Rebuilding a RAID 5 array after a failure will add additional stress to all of the working drives, because every area on every disc marked as being "in use" must be read to rebuild the redundancy that has been lost. If drives are close to failure, the stress of rebuilding the array can be enough to cause another drive to fail before the rebuild has been finished, and even more so if the server is still accessing the drives to provide data to clients, users, applications, etc. Even without complete loss of an additional drive during rebuild, an unrecoverable read error (URE) is likely for large arrays which will typically lead to a failed rebuild.[37] Thus, it is during this rebuild of the "missing" drive that the entire RAID 5 array is at risk of a catastrophic failure. The rebuild of an array on a busy and large system can take hours and sometimes days.[37] Therefore, it is not surprising that, when systems need to be highly available and highly reliable or fault tolerant, other levels, including RAID 6 or RAID 10, are chosen.[37]

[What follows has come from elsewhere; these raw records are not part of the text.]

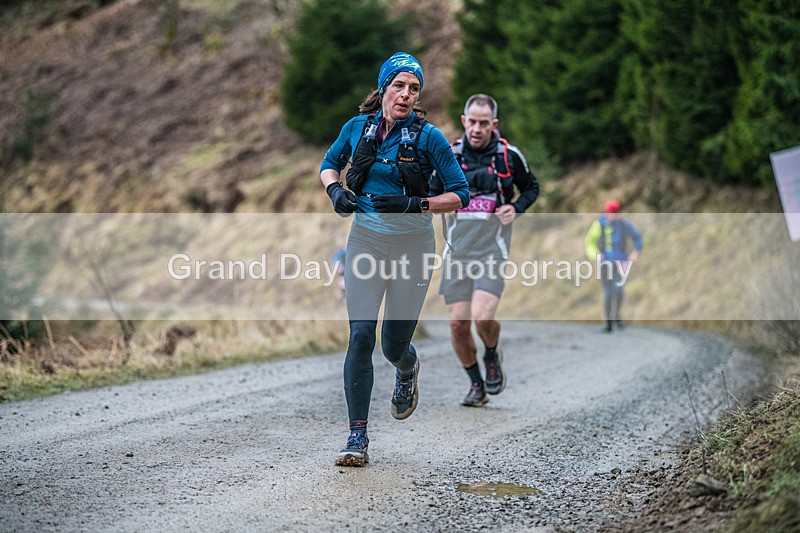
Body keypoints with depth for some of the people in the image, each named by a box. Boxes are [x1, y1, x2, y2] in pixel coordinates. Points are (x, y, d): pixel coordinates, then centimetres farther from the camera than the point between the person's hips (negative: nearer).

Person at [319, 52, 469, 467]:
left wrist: (413, 204, -21)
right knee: (361, 335, -12)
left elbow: (460, 195, -7)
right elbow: (329, 164, 19)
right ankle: (357, 436, -7)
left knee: (394, 345, 4)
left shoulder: (428, 137, -9)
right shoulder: (357, 127, 0)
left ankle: (407, 370, 44)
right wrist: (335, 190, -3)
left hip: (412, 245, -2)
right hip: (366, 241, 2)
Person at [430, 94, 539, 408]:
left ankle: (493, 355, 15)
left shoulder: (509, 156, 0)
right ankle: (476, 384, 20)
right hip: (457, 249, 3)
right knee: (458, 323, -2)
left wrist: (515, 209, -3)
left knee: (482, 317, -20)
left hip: (492, 249, -3)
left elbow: (531, 188, 16)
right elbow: (435, 192, 18)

With a RAID 6 array, using drives from multiple sources and manufacturers, it is possible to mitigate most of the problems associated with RAID 5. The larger the drive capacities and the larger the array size, the more important it becomes to choose RAID 6 instead of RAID 5.[37] RAID 10 also minimises these problems.[39]

As of August 2012, Dell, Hitachi, Seagate, Netapp, EMC, HDS, SUN Fishworks and IBM have current advisories against the use of RAID 5 with high capacity drives and in large arrays.[51]